*Task*. Present the following data again exactly as it is shown.

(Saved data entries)
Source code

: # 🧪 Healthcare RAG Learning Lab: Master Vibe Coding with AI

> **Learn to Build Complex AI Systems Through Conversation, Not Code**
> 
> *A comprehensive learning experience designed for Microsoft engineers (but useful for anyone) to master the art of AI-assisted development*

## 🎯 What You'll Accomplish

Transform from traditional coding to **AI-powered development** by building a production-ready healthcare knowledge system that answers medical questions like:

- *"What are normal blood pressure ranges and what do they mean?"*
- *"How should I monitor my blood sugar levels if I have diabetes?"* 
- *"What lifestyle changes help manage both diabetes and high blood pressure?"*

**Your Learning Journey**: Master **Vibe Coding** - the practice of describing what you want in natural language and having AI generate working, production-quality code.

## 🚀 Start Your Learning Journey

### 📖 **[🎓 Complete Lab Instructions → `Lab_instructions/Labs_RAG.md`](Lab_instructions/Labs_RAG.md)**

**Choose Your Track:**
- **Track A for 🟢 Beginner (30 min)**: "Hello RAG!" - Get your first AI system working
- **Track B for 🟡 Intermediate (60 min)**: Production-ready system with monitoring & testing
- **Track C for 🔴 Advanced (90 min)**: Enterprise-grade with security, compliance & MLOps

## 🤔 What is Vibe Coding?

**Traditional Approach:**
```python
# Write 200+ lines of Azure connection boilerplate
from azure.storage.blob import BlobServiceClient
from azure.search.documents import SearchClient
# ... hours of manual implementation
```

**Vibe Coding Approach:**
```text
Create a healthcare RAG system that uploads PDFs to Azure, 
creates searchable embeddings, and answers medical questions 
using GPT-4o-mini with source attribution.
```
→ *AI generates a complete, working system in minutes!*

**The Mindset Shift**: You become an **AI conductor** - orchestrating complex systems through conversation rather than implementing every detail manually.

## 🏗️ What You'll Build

*Written response*.
Source code

: # 🧪 Healthcare RAG Learning Lab: Master Vibe Coding with AI

> **Learn to Build Complex AI Systems Through Conversation, Not Code**
> 
> *A comprehensive learning experience designed for Microsoft engineers (but useful for anyone) to master the art of AI-assisted development*

## 🎯 What You'll Accomplish

Transform from traditional coding to **AI-powered development** by building a production-ready healthcare knowledge system that answers medical questions like:

- *"What are normal blood pressure ranges and what do they mean?"*
- *"How should I monitor my blood sugar levels if I have diabetes?"* 
- *"What lifestyle changes help manage both diabetes and high blood pressure?"*

**Your Learning Journey**: Master **Vibe Coding** - the practice of describing what you want in natural language and having AI generate working, production-quality code.

## 🚀 Start Your Learning Journey

### 📖 **[🎓 Complete Lab Instructions → `Lab_instructions/Labs_RAG.md`](Lab_instructions/Labs_RAG.md)**

**Choose Your Track:**
- **Track A for 🟢 Beginner (30 min)**: "Hello RAG!" - Get your first AI system working
- **Track B for 🟡 Intermediate (60 min)**: Production-ready system with monitoring & testing
- **Track C for 🔴 Advanced (90 min)**: Enterprise-grade with security, compliance & MLOps

## 🤔 What is Vibe Coding?

**Traditional Approach:**
```python
# Write 200+ lines of Azure connection boilerplate
from azure.storage.blob import BlobServiceClient
from azure.search.documents import SearchClient
# ... hours of manual implementation
```

**Vibe Coding Approach:**
```text
Create a healthcare RAG system that uploads PDFs to Azure, 
creates searchable embeddings, and answers medical questions 
using GPT-4o-mini with source attribution.
```
→ *AI generates a complete, working system in minutes!*

**The Mindset Shift**: You become an **AI conductor** - orchestrating complex systems through conversation rather than implementing every detail manually.

## 🏗️ What You'll Build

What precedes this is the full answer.